Exercise brief — Write out every line below again exactly as it stands, skipping each image.

# # #

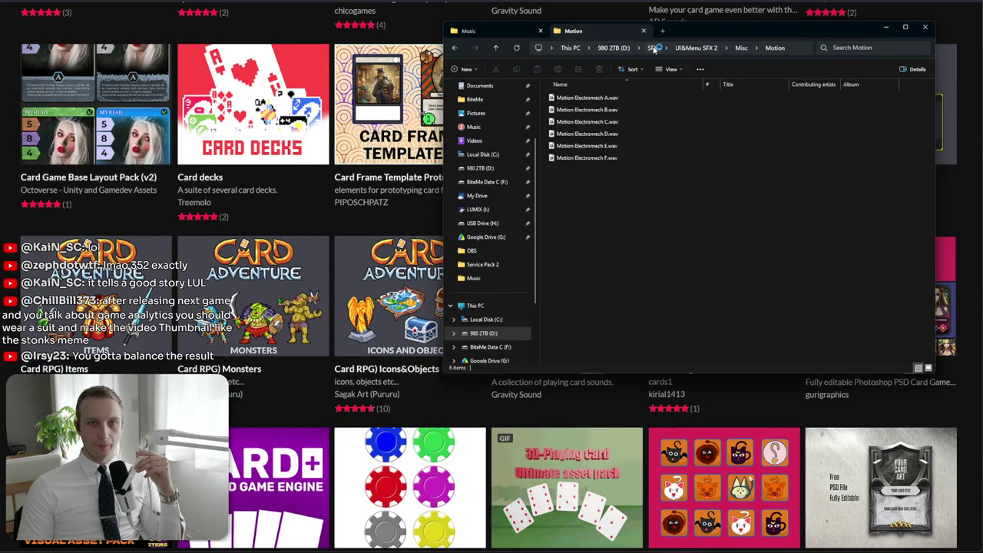
{"action": "left_click", "coordinate": [652, 47]}
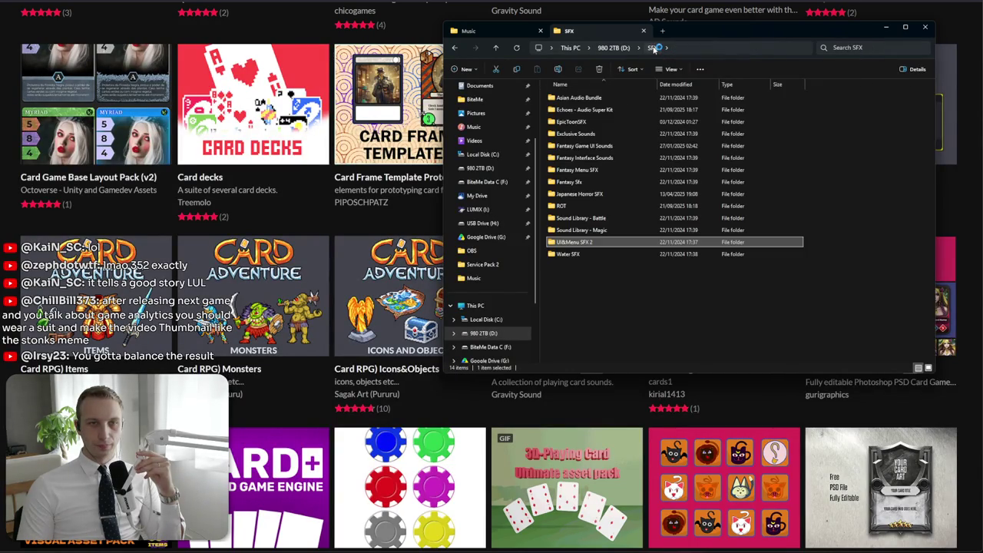
{"action": "double_click", "coordinate": [644, 158]}
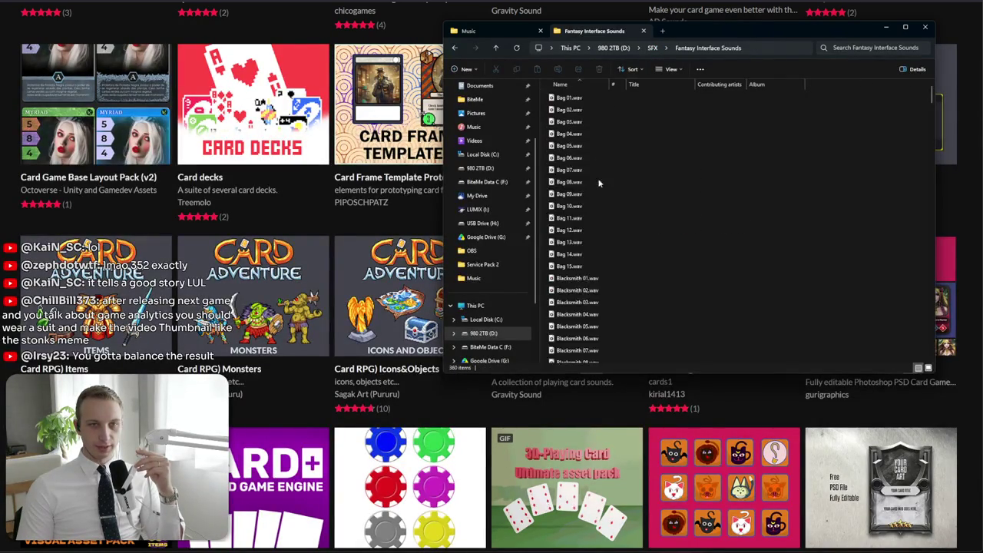
Preview the Cards Place 01 and Cards Place 05 sounds, ending on Cards Place 07
{"action": "scroll", "coordinate": [609, 261], "scroll_direction": "down", "scroll_amount": 10}
{"action": "scroll", "coordinate": [609, 261], "scroll_direction": "up", "scroll_amount": 10}
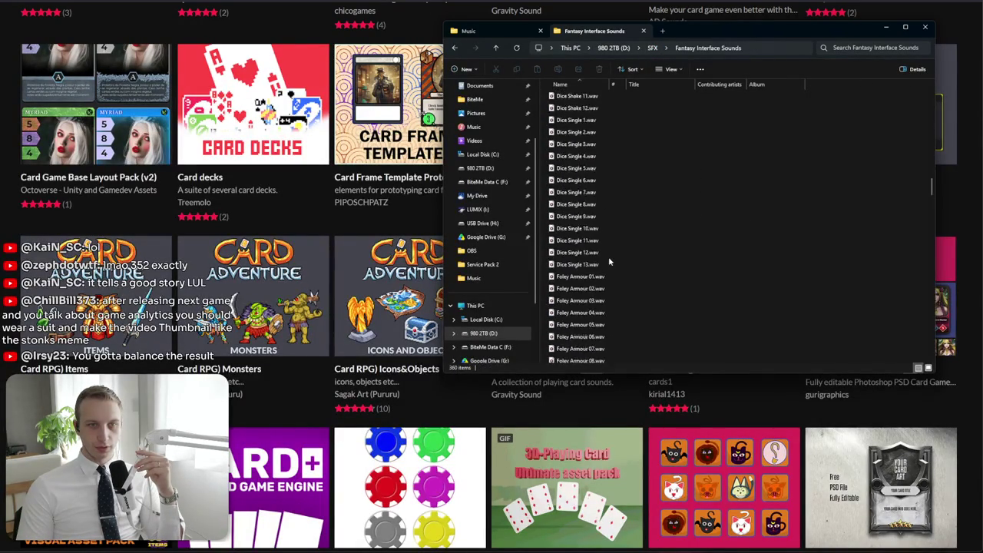
{"action": "left_click", "coordinate": [615, 193]}
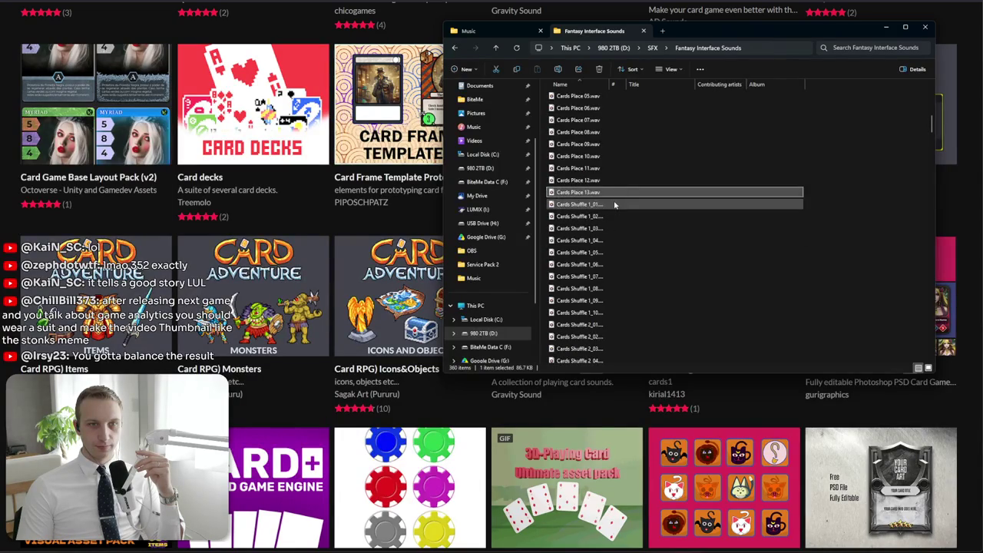
{"action": "scroll", "coordinate": [613, 177], "scroll_direction": "up", "scroll_amount": 3}
{"action": "double_click", "coordinate": [606, 156]}
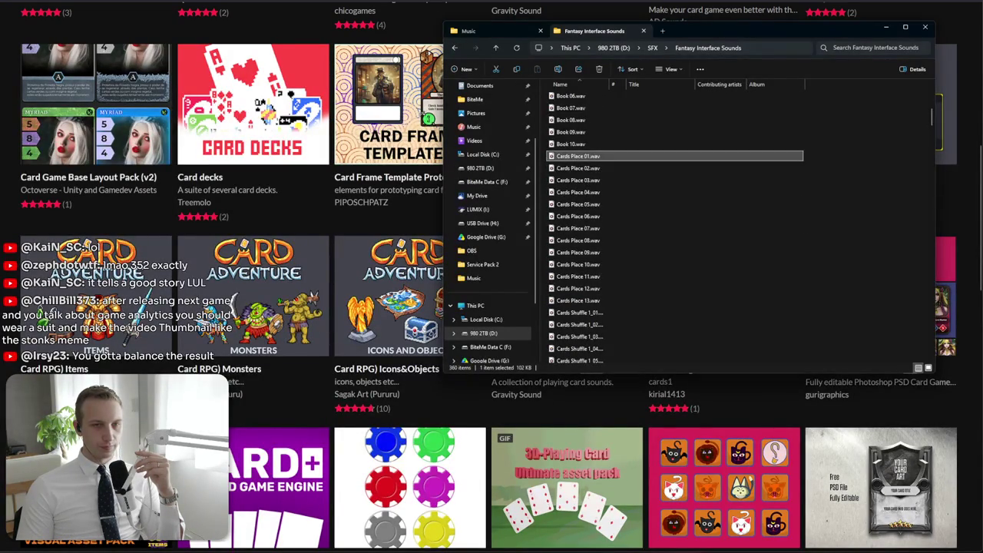
{"action": "double_click", "coordinate": [607, 205]}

# # #

Result of this exercise —
{"action": "left_click", "coordinate": [652, 47]}
{"action": "double_click", "coordinate": [644, 158]}
Preview the Cards Place 01 and Cards Place 05 sounds, ending on Cards Place 07
{"action": "scroll", "coordinate": [609, 261], "scroll_direction": "down", "scroll_amount": 10}
{"action": "scroll", "coordinate": [609, 261], "scroll_direction": "up", "scroll_amount": 10}
{"action": "left_click", "coordinate": [615, 193]}
{"action": "scroll", "coordinate": [613, 177], "scroll_direction": "up", "scroll_amount": 3}
{"action": "double_click", "coordinate": [606, 156]}
{"action": "double_click", "coordinate": [607, 205]}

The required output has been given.